**Provided records**
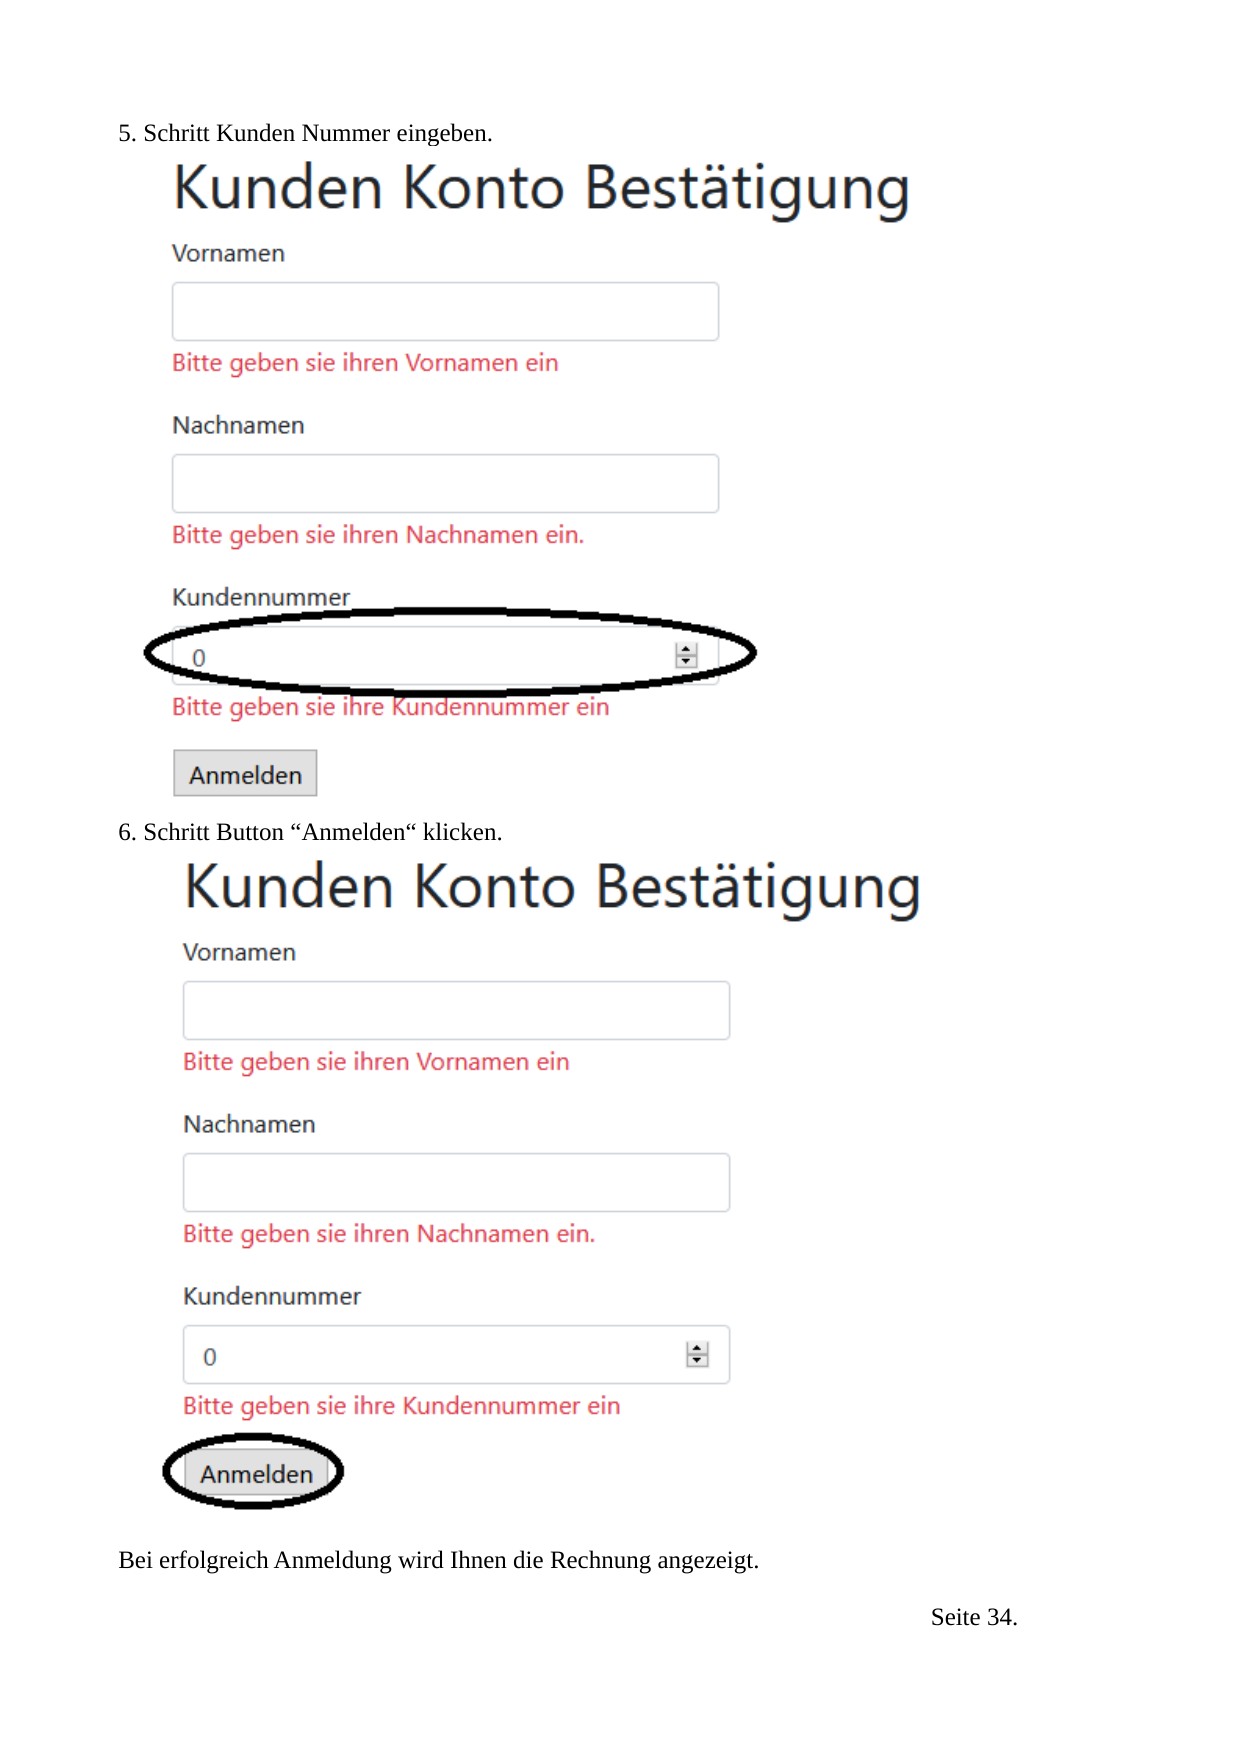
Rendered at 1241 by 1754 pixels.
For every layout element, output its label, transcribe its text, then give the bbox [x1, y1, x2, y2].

text 5. Schritt Kunden Nummer eingeben. [118, 118, 1122, 147]
text 6. Schritt Button “Anmelden“ klicken. [118, 147, 1122, 846]
text Bei erfolgreich Anmeldung wird Ihnen die Rechnung angezeigt. [118, 1545, 1122, 1573]
text Seite 34. [118, 1602, 1122, 1631]
picture [133, 146, 945, 817]
picture [144, 845, 956, 1516]
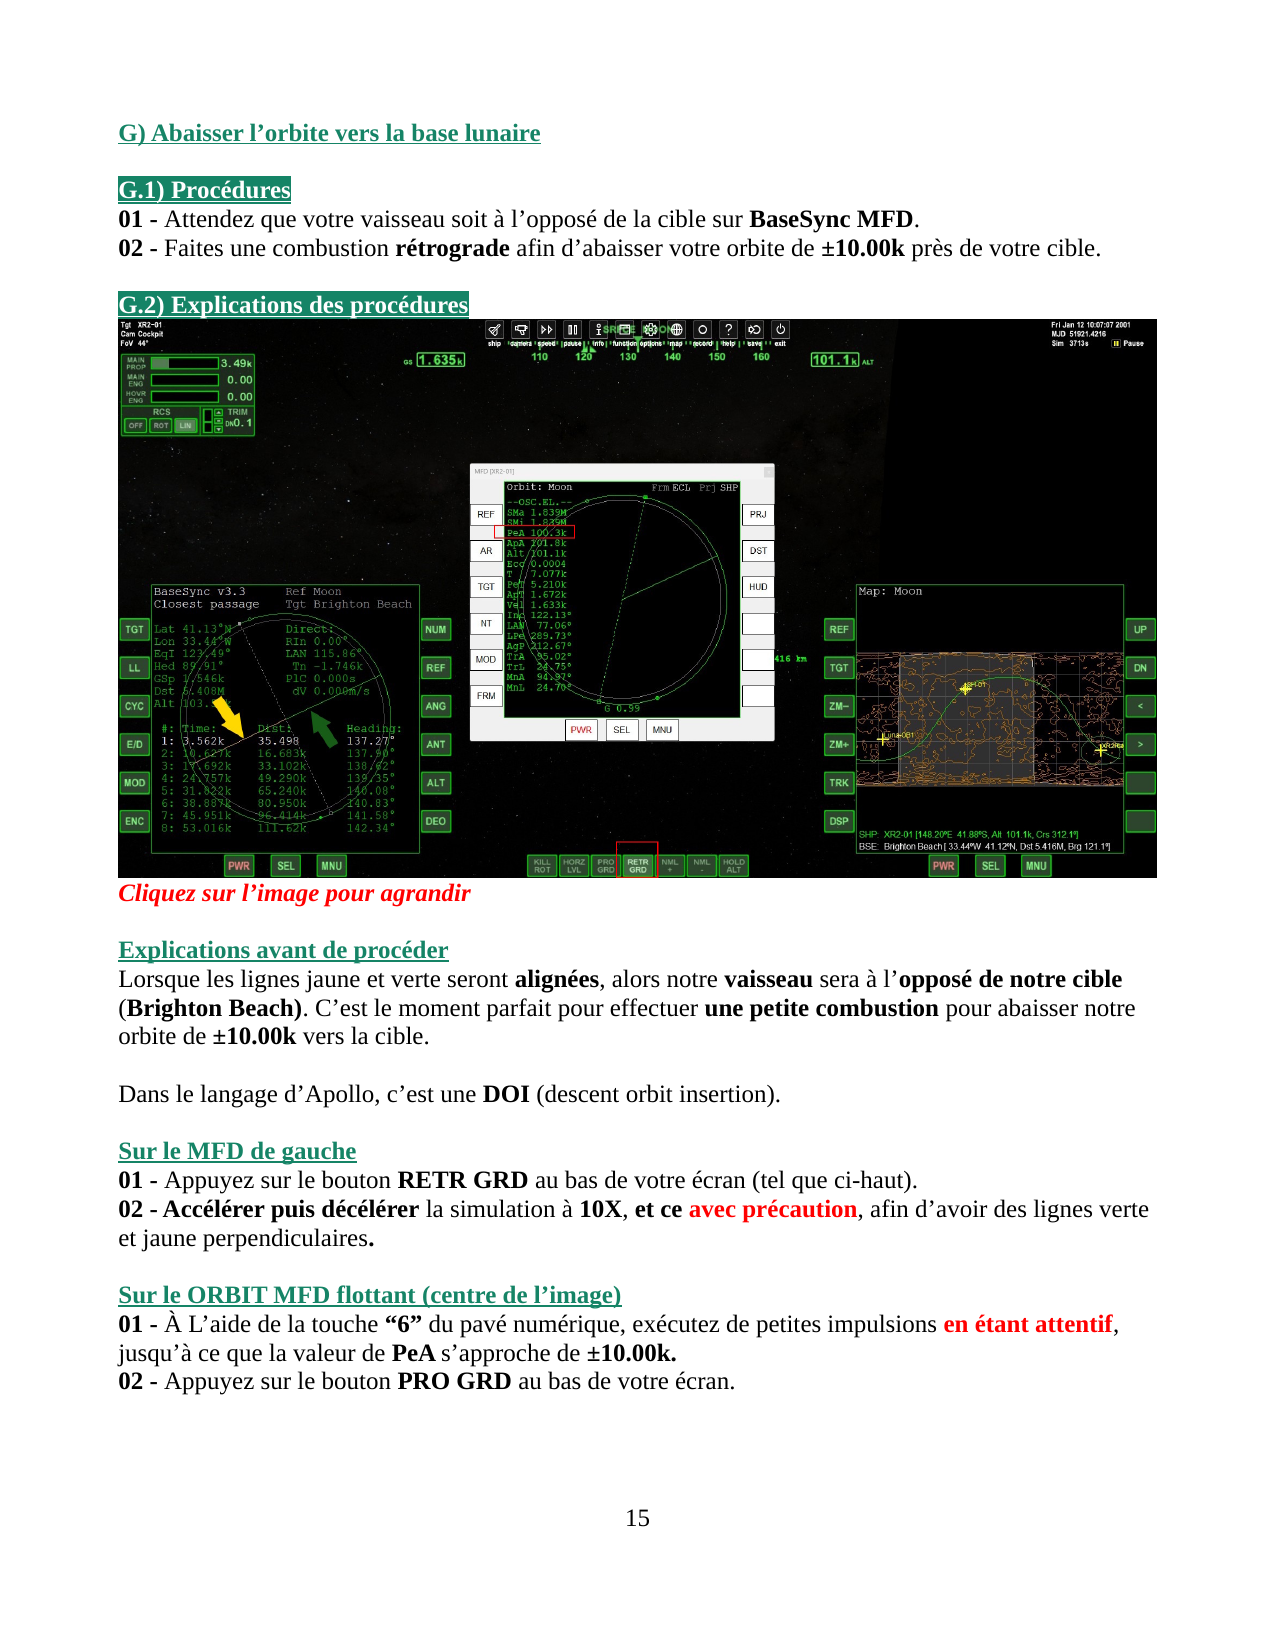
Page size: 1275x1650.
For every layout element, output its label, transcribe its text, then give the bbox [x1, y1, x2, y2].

text 01 - À L’aide de la touche “6” du pavé numérique, exécutez de petites impulsions en étant attentif, jusqu’à ce que la valeur de PeA s’approche de ±10.00k. [118, 1309, 1157, 1366]
text 02 - Appuyez sur le bouton PRO GRD au bas de votre écran. [118, 1366, 1157, 1395]
text Cliquez sur l’image pour agrandir [118, 878, 1157, 906]
picture [118, 319, 1157, 878]
text Sur le ORBIT MFD flottant (centre de l’image) [118, 1280, 1157, 1309]
text G.2) Explications des procédures [118, 291, 1157, 319]
text 01 - Attendez que votre vaisseau soit à l’opposé de la cible sur BaseSync MFD. [118, 204, 1157, 233]
text 01 - Appuyez sur le bouton RETR GRD au bas de votre écran (tel que ci-haut). [118, 1165, 1157, 1194]
text Lorsque les lignes jaune et verte seront alignées, alors notre vaisseau sera à l’opposé de notre cible (Brighton Beach). C’est le moment parfait pour effectuer une petite combustion pour abaisser notre orbite de ±10.00k vers la cible. [118, 964, 1157, 1050]
text 02 - Faites une combustion rétrograde afin d’abaisser votre orbite de ±10.00k près de votre cible. [118, 233, 1157, 262]
text Sur le MFD de gauche [118, 1136, 1157, 1165]
text G.1) Procédures [118, 176, 1157, 204]
text 02 - Accélérer puis décélérer la simulation à 10X, et ce avec précaution, afin d’avoir des lignes verte et jaune perpendiculaires. [118, 1194, 1157, 1251]
text Dans le langage d’Apollo, c’est une DOI (descent orbit insertion). [118, 1079, 1157, 1108]
text G) Abaisser l’orbite vers la base lunaire [118, 118, 1157, 147]
text Explications avant de procéder [118, 935, 1157, 964]
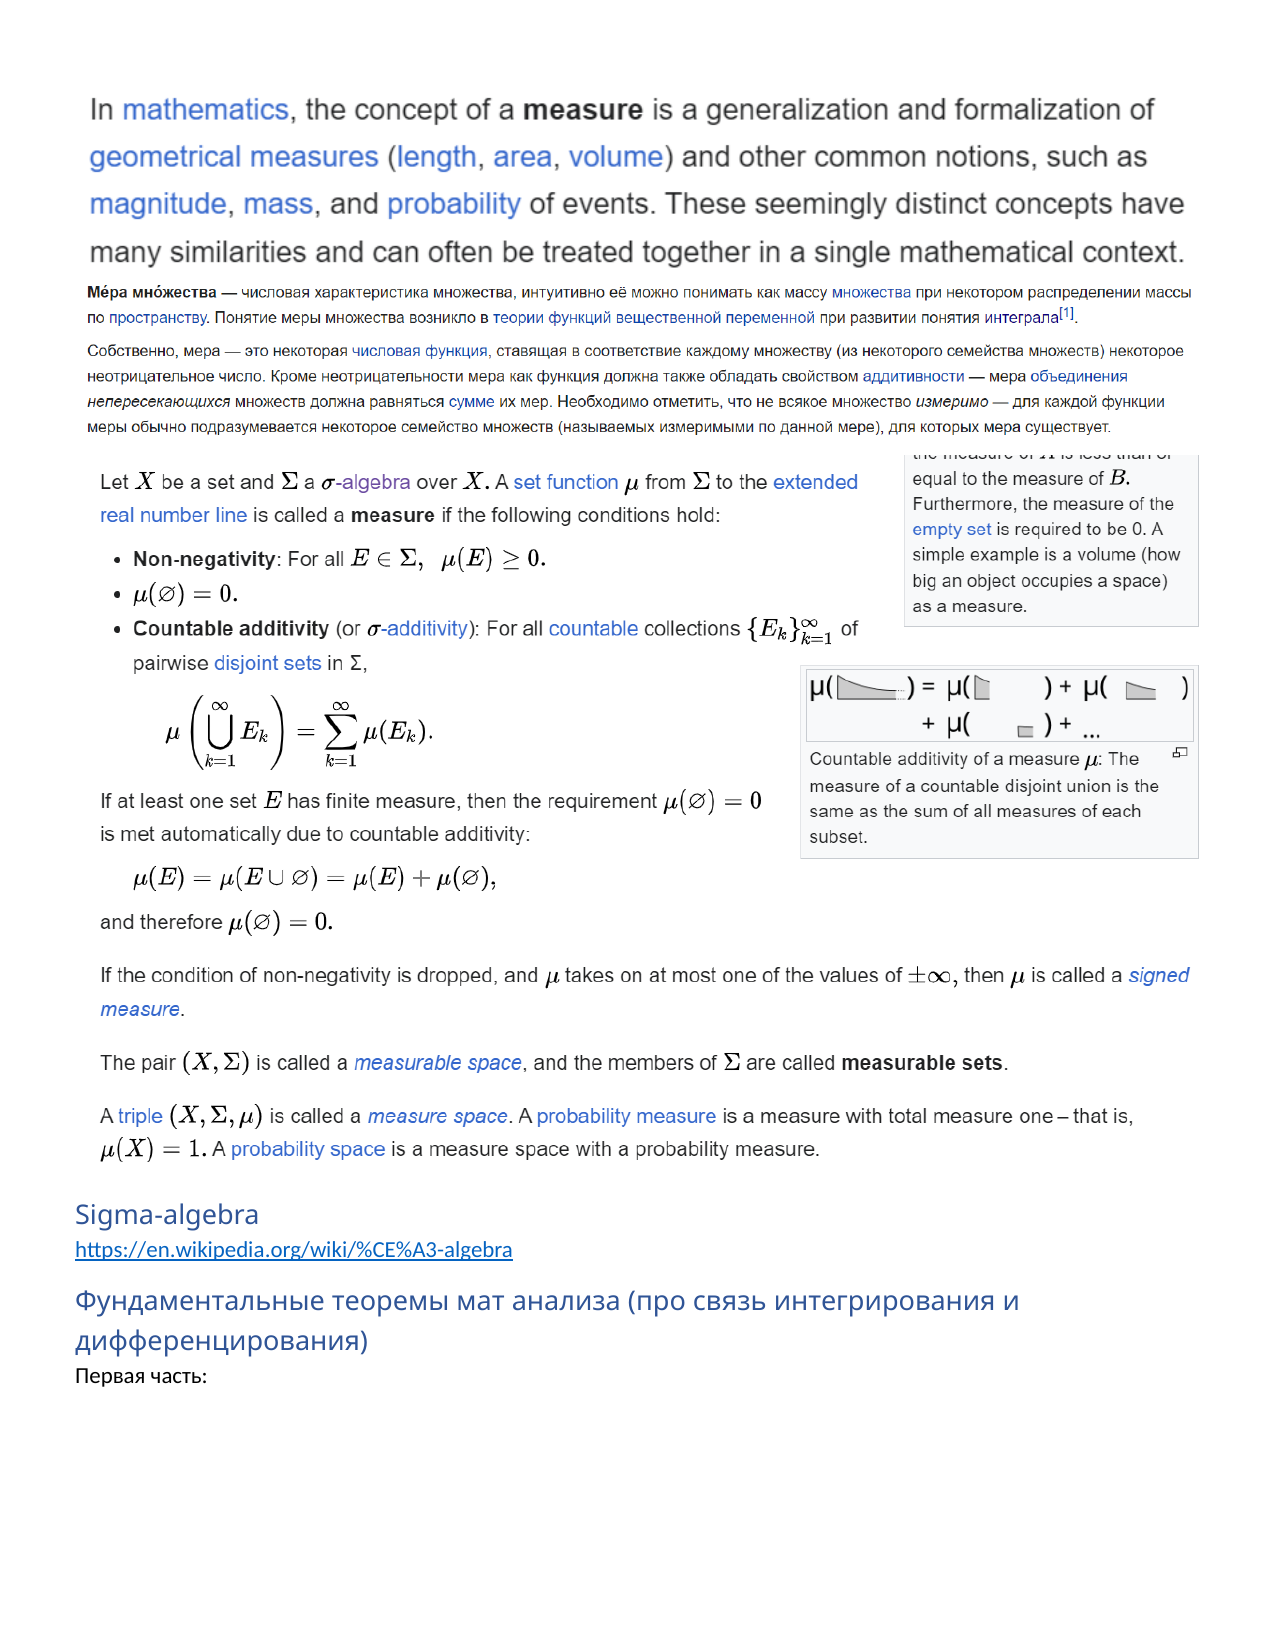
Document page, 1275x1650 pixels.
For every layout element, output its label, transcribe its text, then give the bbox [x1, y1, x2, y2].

subtitle Фундаментальные теоремы мат анализа (про связь интегрирования и дифференцирования) [75, 1282, 1200, 1358]
picture [75, 75, 1200, 273]
subtitle Sigma-algebra [75, 1195, 1200, 1232]
picture [75, 455, 1200, 1177]
text https://en.wikipedia.org/wiki/%CE%A3-algebra [75, 1235, 1200, 1263]
picture [75, 275, 1200, 437]
text Первая часть: [75, 1361, 1200, 1389]
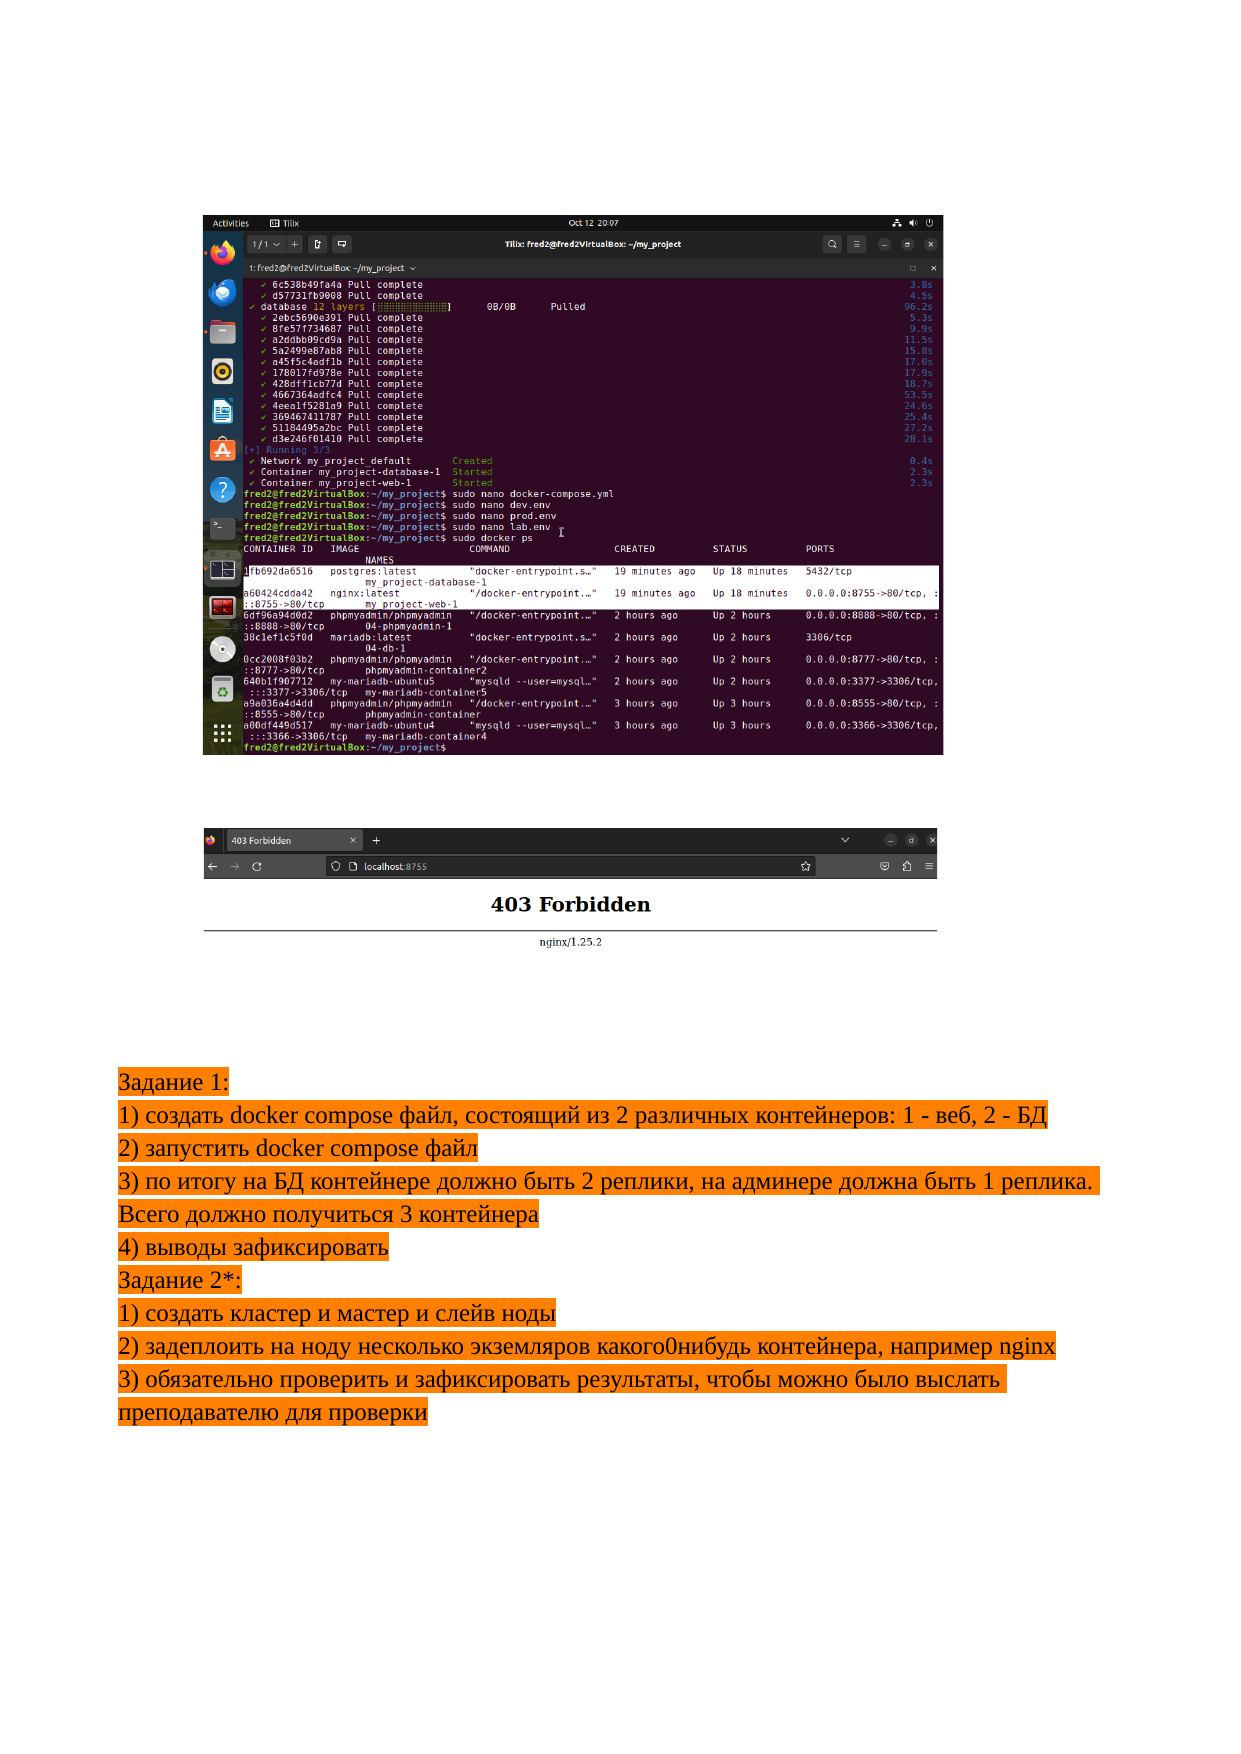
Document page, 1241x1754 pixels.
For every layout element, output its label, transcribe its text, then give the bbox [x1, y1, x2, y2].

**Exercise instructions**
Copy the stretch of lines from the start through the line that contains "picture [144, 845, 956, 1516]", keeping both ends and leaving out the pictures themselves.

**Complete response**
Rendered at 1241 by 1754 pixels.
For every layout element, output its label, transcribe its text, then give the bbox [x1, y1, x2, y2].

text 5. Schritt Kunden Nummer eingeben. [118, 118, 1122, 147]
text 6. Schritt Button “Anmelden“ klicken. [118, 147, 1122, 846]
text Bei erfolgreich Anmeldung wird Ihnen die Rechnung angezeigt. [118, 1545, 1122, 1573]
text Seite 34. [118, 1602, 1122, 1631]
picture [133, 146, 945, 817]
picture [144, 845, 956, 1516]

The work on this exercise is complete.